Please write me a dummies guide to staying out of gizmo. I have a VPN, but that's it rn.

  • SolidaritySplodarity [they/them]
    ·
    3 years ago

    Throw a car battery into the ocean.

    But really, the best opsec doesn't rely on tech or even opposes it. Tech can help you with plausible deniability, but you shouldn't assume it protects you from the feds.

    Don't take your phone to a protest or any activity you don't want to be identified at. Or if you do, take it powered off, battery removed. If you can get a cash burner that you only power on at protests, otherwise keeping the battery removed, that's also fine. If you power it on at home even once they now have your rough location to associate with it.

    Wear a mask to protests / actions where you want to avoid being identified. Facial recognition tech is ubiquitous. e.g., you go to a May Day thing and a subset of anarchists start breaking windows, that's when you should've planned ahead and covered your face.

    Assume all internet activity is tracked and can be read back to you in a court. Your browser can be fingerprinted, making it possible to identify you even though you used a VPN and incognito and so on. Consider dedicating an entire browser to certain websites, ideally with spoofed browser data like the wrong user agent. This will not prevent tracking but will add some obfuscation. Another measure is to disable JavaScript but this will break basically every website. Keep in mind that using uncommon browsers might actually deanonymize you more than a common one if you ever use your "Chapo browser" to log in to Gmail or something. And remember that this won't actually protect you from the feds coming after you once you're a target, just obfuscate things a bit when your internet history gets read to you in court.

    Consider minimizing tech and smart devices in your house, particularly those that can aren't running on open software (and ideally hardware) that you control. The more devices, the more that could be owned, the more metadata for identifying your network and correlating activity. Even if you get rid of your Alexa and smart TV with a microphone and so on, your phone is still loaded with sensors, constantly sends metadata to Google/Apple/your cell company, and has who knows how many potential backdoors, so if you were a target by the feds that would be one of their focuses. If you've been attracted to a dumbphone life, maybe this is a time to try it out. Alternatively, an open alternative platform might help in some regards, but is also yet another rare thing that could be used to identify you, so it'll never be perfect. The most secure smartphone is the one you don't use.

    In terms on avoiding getting on feds' lists... I dunno, I think you're probably already on them via browser metadata, direct metadata on what sites you visit (DNS), and that hammer and sickle commemorative pin set you bought on AliExpress. I think it's generally a good idea to focus on local in-person organization and avoid online calls to violence generally, including the state's idea of property violence.

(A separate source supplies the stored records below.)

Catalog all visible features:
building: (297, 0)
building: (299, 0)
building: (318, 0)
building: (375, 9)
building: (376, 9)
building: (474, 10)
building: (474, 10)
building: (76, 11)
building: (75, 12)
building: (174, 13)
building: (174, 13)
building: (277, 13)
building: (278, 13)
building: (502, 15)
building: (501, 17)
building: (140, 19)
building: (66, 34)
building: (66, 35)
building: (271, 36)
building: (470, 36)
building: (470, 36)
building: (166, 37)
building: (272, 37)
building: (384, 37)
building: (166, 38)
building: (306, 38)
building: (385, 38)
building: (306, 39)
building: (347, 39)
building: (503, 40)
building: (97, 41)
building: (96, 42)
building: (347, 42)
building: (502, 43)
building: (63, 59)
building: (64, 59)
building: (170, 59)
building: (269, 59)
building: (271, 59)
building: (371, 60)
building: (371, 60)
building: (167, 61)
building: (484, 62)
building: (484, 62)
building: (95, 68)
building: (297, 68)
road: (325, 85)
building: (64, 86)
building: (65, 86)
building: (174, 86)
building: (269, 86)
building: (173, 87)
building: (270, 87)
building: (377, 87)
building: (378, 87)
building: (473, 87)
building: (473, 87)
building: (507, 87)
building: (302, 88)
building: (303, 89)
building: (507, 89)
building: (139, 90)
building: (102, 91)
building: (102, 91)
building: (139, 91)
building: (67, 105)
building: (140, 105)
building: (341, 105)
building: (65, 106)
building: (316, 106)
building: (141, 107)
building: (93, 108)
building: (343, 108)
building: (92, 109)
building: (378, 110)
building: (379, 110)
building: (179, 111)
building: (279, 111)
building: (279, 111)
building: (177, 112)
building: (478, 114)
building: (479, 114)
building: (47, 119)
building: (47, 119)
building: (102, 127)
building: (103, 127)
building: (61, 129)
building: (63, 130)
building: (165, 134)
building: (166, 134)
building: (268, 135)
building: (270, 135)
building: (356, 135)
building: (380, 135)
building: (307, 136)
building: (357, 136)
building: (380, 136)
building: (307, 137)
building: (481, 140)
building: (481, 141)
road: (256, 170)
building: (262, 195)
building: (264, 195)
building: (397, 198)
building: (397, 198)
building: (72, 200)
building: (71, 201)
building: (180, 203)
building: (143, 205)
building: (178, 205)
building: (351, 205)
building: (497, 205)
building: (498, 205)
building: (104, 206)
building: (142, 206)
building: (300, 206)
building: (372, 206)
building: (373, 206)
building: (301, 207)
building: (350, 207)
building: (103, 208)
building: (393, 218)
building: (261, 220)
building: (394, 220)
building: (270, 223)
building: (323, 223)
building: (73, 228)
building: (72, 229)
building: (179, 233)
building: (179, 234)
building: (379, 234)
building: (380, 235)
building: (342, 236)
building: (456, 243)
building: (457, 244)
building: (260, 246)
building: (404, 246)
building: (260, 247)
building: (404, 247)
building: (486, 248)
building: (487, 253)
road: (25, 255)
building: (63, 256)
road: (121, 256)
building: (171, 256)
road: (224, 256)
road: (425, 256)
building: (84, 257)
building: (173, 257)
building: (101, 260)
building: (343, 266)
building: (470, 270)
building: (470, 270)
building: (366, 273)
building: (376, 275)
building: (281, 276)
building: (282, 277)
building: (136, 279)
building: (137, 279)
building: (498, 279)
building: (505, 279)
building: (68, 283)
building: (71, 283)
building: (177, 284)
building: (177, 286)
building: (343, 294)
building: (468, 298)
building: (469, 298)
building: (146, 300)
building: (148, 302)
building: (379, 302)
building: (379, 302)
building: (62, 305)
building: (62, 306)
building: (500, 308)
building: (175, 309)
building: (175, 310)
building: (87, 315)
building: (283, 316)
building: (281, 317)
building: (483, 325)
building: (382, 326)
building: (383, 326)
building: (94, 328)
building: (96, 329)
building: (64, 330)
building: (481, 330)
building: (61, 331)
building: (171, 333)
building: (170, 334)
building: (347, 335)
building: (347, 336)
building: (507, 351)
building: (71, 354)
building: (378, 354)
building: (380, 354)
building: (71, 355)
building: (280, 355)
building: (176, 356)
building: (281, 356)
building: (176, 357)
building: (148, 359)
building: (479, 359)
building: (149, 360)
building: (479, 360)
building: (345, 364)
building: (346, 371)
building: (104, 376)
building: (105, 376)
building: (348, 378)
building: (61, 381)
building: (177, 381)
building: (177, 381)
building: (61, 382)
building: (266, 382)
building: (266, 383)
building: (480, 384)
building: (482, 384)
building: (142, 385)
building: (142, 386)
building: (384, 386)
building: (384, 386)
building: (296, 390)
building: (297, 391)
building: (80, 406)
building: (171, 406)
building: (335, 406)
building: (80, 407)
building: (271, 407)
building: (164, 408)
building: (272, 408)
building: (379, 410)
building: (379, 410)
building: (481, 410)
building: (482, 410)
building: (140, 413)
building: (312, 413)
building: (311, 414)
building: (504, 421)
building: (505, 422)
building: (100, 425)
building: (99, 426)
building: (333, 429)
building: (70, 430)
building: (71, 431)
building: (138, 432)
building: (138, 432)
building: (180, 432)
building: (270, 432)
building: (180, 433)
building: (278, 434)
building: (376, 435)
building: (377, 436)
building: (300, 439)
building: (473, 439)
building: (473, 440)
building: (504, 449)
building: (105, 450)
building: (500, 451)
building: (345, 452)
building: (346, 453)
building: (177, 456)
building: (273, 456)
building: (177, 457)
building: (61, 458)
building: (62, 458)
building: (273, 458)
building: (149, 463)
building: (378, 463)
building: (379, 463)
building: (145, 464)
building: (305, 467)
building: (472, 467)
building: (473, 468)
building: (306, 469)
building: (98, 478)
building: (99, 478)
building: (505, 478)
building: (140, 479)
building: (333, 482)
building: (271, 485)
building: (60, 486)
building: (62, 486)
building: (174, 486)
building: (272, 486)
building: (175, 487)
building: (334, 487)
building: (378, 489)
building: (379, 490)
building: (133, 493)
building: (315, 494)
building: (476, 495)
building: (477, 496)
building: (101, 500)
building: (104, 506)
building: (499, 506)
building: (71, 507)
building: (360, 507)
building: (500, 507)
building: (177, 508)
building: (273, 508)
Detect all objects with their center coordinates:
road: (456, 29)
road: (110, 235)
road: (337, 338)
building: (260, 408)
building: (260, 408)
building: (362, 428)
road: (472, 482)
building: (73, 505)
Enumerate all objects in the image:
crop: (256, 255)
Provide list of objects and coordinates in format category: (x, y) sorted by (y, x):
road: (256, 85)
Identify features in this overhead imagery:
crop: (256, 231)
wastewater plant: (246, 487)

    For in-person organizing, don't get arrested. Don't listen to people in the org who make pointlessly risky plans that amount to getting everyone arrested (that's fed shit). Have plans for deescalation, lawyers, and getting the fuck out of there if things head south. Remember that we are a very small movement that needs growth more than anything else. I agree that it's very cool to do certain things against certain property, and I applaud it, but it's usually not worth risking a comrade. It's usually low stakes. It's usually not something that couldn't be effectively replaced by a free breakfast type of program, organizing a tenants' union, getting a comrade on the city council.